The court then distinguished the facts in Hargus from situations that "posed more than a fanciful risk to commercial shipping." For example, it cited to a case involving a fire on a recreational vessel docked at a marina. This type of incident had "the potential to disrupt maritime commerce because the fire could have spread to a nearby commercial vessel or made the marina inaccessible for commercial vessels." The court also referenced a case involving a crane on a barge that struck a freight tunnel running under the Chicago River, causing the tunnel and several downtown buildings to flood. This type of incident had the potential to disrupt maritime commerce because it could "lead to a disruption in the water course itself" or "could lead to restrictions on the navigational use of the waterway during required repairs."

The Third Circuit contrasted these cases with another, which involved a "brawl on a permanent floating dock between passengers of two boats." The court held that this type of incident did not pose more than "a fanciful risk" to maritime commerce because it created no risk of obstructing the free passage of ships on navigable waters, no disruption to the water course itself, and no threat to any nearby commercial vessels.

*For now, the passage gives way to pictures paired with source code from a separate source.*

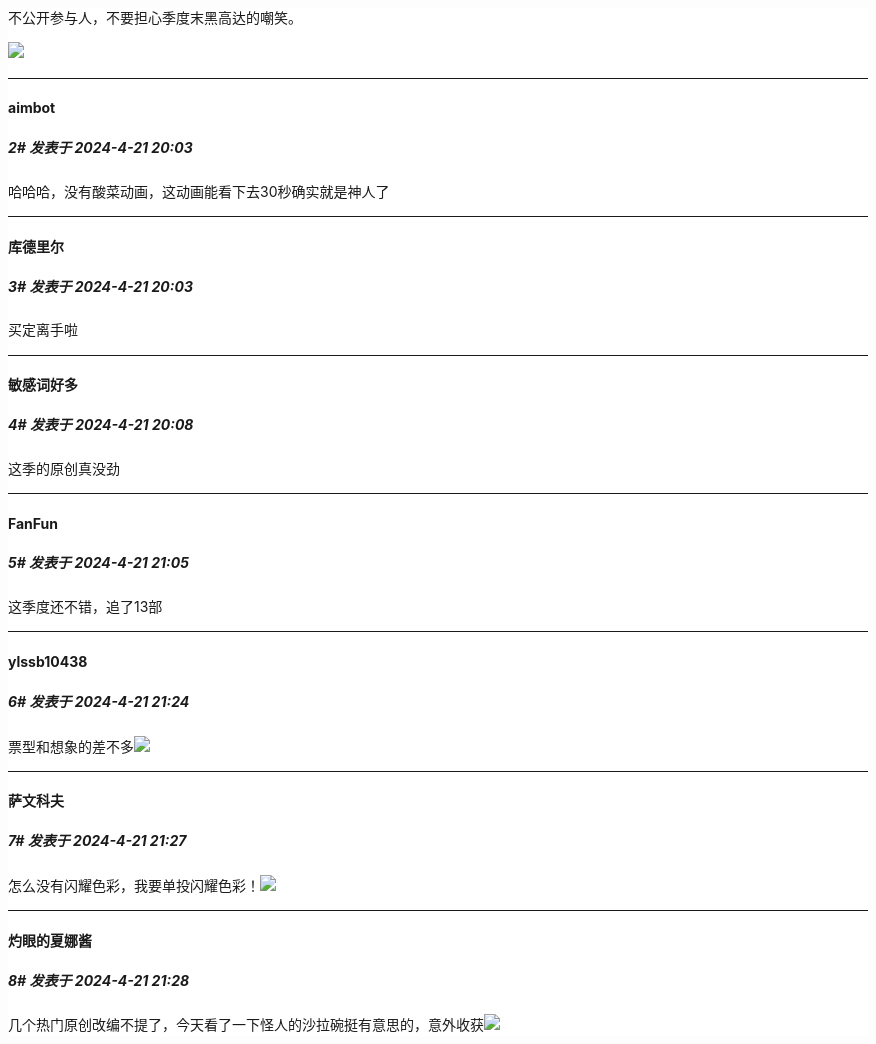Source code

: 不公开参与人，不要担心季度末黑高达的嘲笑。

<img src="https://static.saraba1st.com/image/smiley/bundam2017/011.png" referrerpolicy="no-referrer">

*****

####  aimbot  
##### 2#       发表于 2024-4-21 20:03

哈哈哈，没有酸菜动画，这动画能看下去30秒确实就是神人了

*****

####  库德里尔  
##### 3#       发表于 2024-4-21 20:03

买定离手啦

*****

####  敏感词好多  
##### 4#       发表于 2024-4-21 20:08

这季的原创真没劲

*****

####  FanFun  
##### 5#       发表于 2024-4-21 21:05

这季度还不错，追了13部

*****

####  ylssb10438  
##### 6#       发表于 2024-4-21 21:24

票型和想象的差不多<img src="https://static.saraba1st.com/image/smiley/face2017/067.png" referrerpolicy="no-referrer">

*****

####  萨文科夫  
##### 7#       发表于 2024-4-21 21:27

怎么没有闪耀色彩，我要单投闪耀色彩！<img src="https://static.saraba1st.com/image/smiley/face2017/251.png" referrerpolicy="no-referrer">

*****

####  灼眼的夏娜酱  
##### 8#       发表于 2024-4-21 21:28

几个热门原创改编不提了，今天看了一下怪人的沙拉碗挺有意思的，意外收获<img src="https://static.saraba1st.com/image/smiley/face2017/074.png" referrerpolicy="no-referrer">

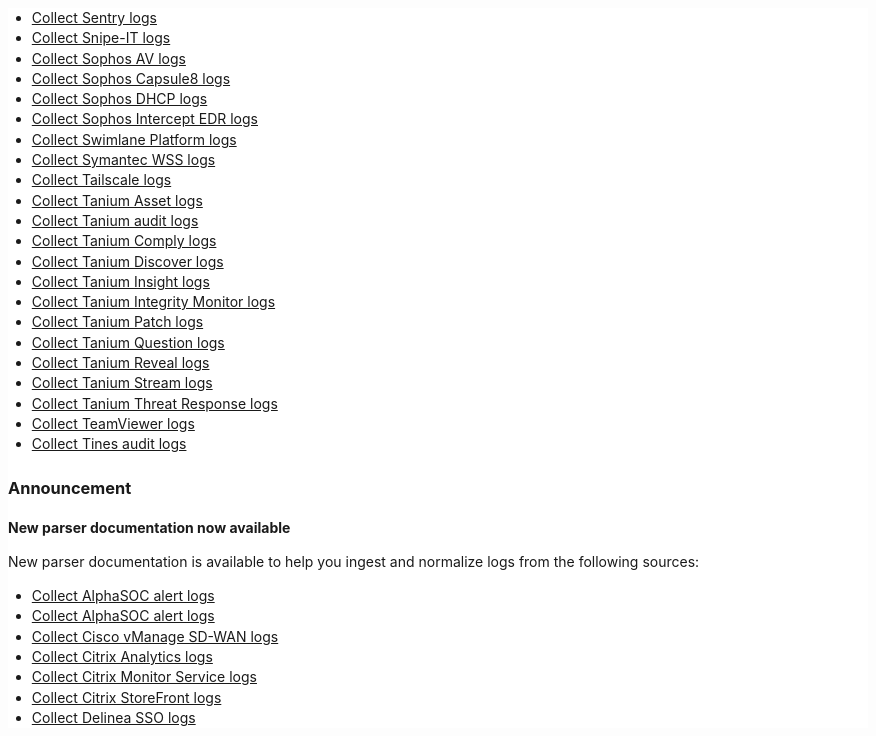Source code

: * [Collect Sentry logs](https://cloud.google.com/chronicle/docs/ingestion/default-parsers/sentry)
* [Collect Snipe-IT logs](https://cloud.google.com/chronicle/docs/ingestion/default-parsers/snipe-it)
* [Collect Sophos AV logs](https://cloud.google.com/chronicle/docs/ingestion/default-parsers/sophos-av)
* [Collect Sophos Capsule8 logs](https://cloud.google.com/chronicle/docs/ingestion/default-parsers/sophos-cap8)
* [Collect Sophos DHCP logs](https://cloud.google.com/chronicle/docs/ingestion/default-parsers/sophos-dhcp)
* [Collect Sophos Intercept EDR logs](https://cloud.google.com/chronicle/docs/ingestion/default-parsers/sophos-edr)
* [Collect Swimlane Platform logs](https://cloud.google.com/chronicle/docs/ingestion/default-parsers/swimlane)
* [Collect Symantec WSS logs](https://cloud.google.com/chronicle/docs/ingestion/default-parsers/symantec-wss)
* [Collect Tailscale logs](https://cloud.google.com/chronicle/docs/ingestion/default-parsers/tailscale)
* [Collect Tanium Asset logs](https://cloud.google.com/chronicle/docs/ingestion/default-parsers/tanium-asset)
* [Collect Tanium audit logs](https://cloud.google.com/chronicle/docs/ingestion/default-parsers/tanium-audit)
* [Collect Tanium Comply logs](https://cloud.google.com/chronicle/docs/ingestion/default-parsers/tanium-comply)
* [Collect Tanium Discover logs](https://cloud.google.com/chronicle/docs/ingestion/default-parsers/tanium-discover)
* [Collect Tanium Insight logs](https://cloud.google.com/chronicle/docs/ingestion/default-parsers/tanium-insight)
* [Collect Tanium Integrity Monitor logs](https://cloud.google.com/chronicle/docs/ingestion/default-parsers/tanium-im)
* [Collect Tanium Patch logs](https://cloud.google.com/chronicle/docs/ingestion/default-parsers/tanium-patch)
* [Collect Tanium Question logs](https://cloud.google.com/chronicle/docs/ingestion/default-parsers/tanium-question)
* [Collect Tanium Reveal logs](https://cloud.google.com/chronicle/docs/ingestion/default-parsers/tanium-reveal)
* [Collect Tanium Stream logs](https://cloud.google.com/chronicle/docs/ingestion/default-parsers/tanium-stream)
* [Collect Tanium Threat Response logs](https://cloud.google.com/chronicle/docs/ingestion/default-parsers/tanium-tr)
* [Collect TeamViewer logs](https://cloud.google.com/chronicle/docs/ingestion/default-parsers/teamviewer)
* [Collect Tines audit logs](https://cloud.google.com/chronicle/docs/ingestion/default-parsers/tines)

### Announcement

**New parser documentation now available**

New parser documentation is available to help you ingest and normalize logs from the following sources:

* [Collect AlphaSOC alert logs](https://cloud.google.com/chronicle/docs/ingestion/default-parsers/asoc-alert)
* [Collect AlphaSOC alert logs](https://cloud.google.com/chronicle/docs/ingestion/default-parsers/rippling-activitylogs)
* [Collect Cisco vManage SD-WAN logs](https://cloud.google.com/chronicle/docs/ingestion/default-parsers/cisco-sdwan)
* [Collect Citrix Analytics logs](https://cloud.google.com/chronicle/docs/ingestion/default-parsers/citrix-analytics)
* [Collect Citrix Monitor Service logs](https://cloud.google.com/chronicle/docs/ingestion/default-parsers/citrix-ms)
* [Collect Citrix StoreFront logs](https://cloud.google.com/chronicle/docs/ingestion/default-parsers/citrix-storefront)
* [Collect Delinea SSO logs](https://cloud.google.com/chronicle/docs/ingestion/default-parsers/delinea-sso)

The Third Circuit then concluded that Hargus was more like the case involving brawling passengers than the other cases. It first described the type of activity at issue in Hargus as only a lawyer could — "throwing a small inert object from land at an individual onboard an anchored vessel" — and then concluded:

[T]hrowing an object like a coffee cup from land at  an  individual  standing  on  an  anchored  vessel does not threaten a disruptive effect on maritime commerce because it does not have the potential of disrupting navigation, damaging nearby commercial vessels, or causing a commercial  vessel  to  divert  from  its  course.

Accordingly, the federal court lacked jurisdiction to hear the lawsuit and it had to be dismissed.

[PRACTICE POINTER: Couldn't the defendants argue that plaintiff assumed the risk that he might get hurt when he agreed to sale on a boat owned by an entity called "Ferocious and Impetuous," considering that "ferocious" means "fierce or violent" and "impetuous" means "done quickly and without thought"? The name of the company seems to have predicted what happened here — tossing beer cans and coffee cups at someone on the boat from the beach.]